In her current role at senior-focused SCAN Health Plan, Voras coordinates in-home support services to keep older adults out of hospitals and nursing homes. “It’s all about creating a circle of support so older adults can be independent as possible,” she says. “My hope is that they can live happily and have a good quality of life.”
Voras sees the injustice of ageism and isolation that older adults experience. She wants the development of more affordable housing for seniors and more age- and dementia-friendly cities. She has many ideas for health insurance reform.
In 2019, wanting to learn more, Voras searched online for “master’s in gerontology.” USC Leonard Davis School of Gerontology appeared at the top of the list. “I completed the online form and admissions counselor Sara Robinson called me right away,” she says. “The Master of Arts in Gerontology (MAG) program seemed like a perfect fit.”
An extraordinary caliber of professors
USC Leonard Davis is the nation’s premier school of gerontology. Part of a world-class research university, the school offers students direct access to some of the best minds in aging studies. Faculty members are leaders in aging research with diverse backgrounds in public health, medicine, neuroscience, public policy, nutrition, sociology and more.
“The caliber of the professors is extraordinary. The amount of information they have — it’s like touching the sky,” Voras says.
For example, a class that transformed Voras’ perspective on Medicare was Social Policy and Aging with Mireille Jacobson. Jacobson is an applied micro-economist whose research focuses on how health care policies affect well-being. In addition to being an associate professor at the USC Leonard Davis School, Jacobson is the co-director of the Aging and Cognition Program at the Leonard D. Schaeffer Center for Health Policy & Economics.
Midway through her MAG, Voras has been immensely inspired by her experience at USC Leonard Davis. “You come here, and they give you all this information. Then your whole perspective about gerontology changes. It’s amazing what knowledge can do for you,” she says.
A family for the student
The student experience at USC Leonard Davis is highly personalized. Voras describes it as a family. “They are proactive in anything the students need and have done an amazing job of reaching out to us during COVID-19,” Voras says.
What’s more, professors go above and beyond letting students know that they can reach them anytime, according to Voras.
Just recently, she reached out to Paul Nash, her developmental psychology professor last spring. Voras recalls, “I contacted Dr. Nash and right away he invited me for a Zoom meeting, even though I am not in his class anymore. ‘What do you need, Andrea?’ he said. He was right there for me.”
A world of opportunity
Voras sees many opportunities in gerontology and aging services for students at USC Leonard Davis. A master’s in gerontology is a versatile degree. For those with experience working with older adults, a master’s degree can enhance their work in the industry. For students just out of undergrad or coming from a different career track, it can open any number of career paths.
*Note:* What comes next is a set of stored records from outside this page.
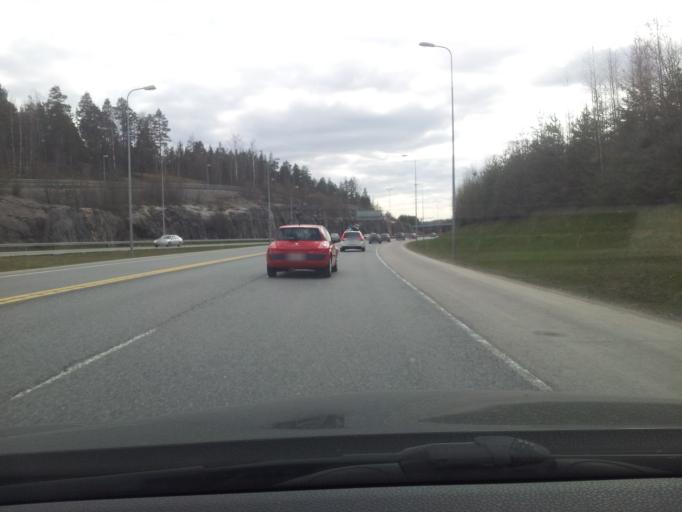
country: FI
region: Uusimaa
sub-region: Helsinki
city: Kauniainen
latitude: 60.2007
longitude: 24.7469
The youngest baby boomers will reach age 65 by 2030, creating the largest retirement age population the U.S. has seen. Voras says there will be an increased demand for jobs in areas such as housing, assisted living, government programs that serve older adults, teaching and social work, among other fields.
Voras, however, is focused on policy. “If we want change, it needs to come from policy. New policies will deliver new regulations which, in turn, will implement the changes,” Voras explains. “We are all going through the same process of aging. Let’s not wait until we’re 80. Let’s start working now.”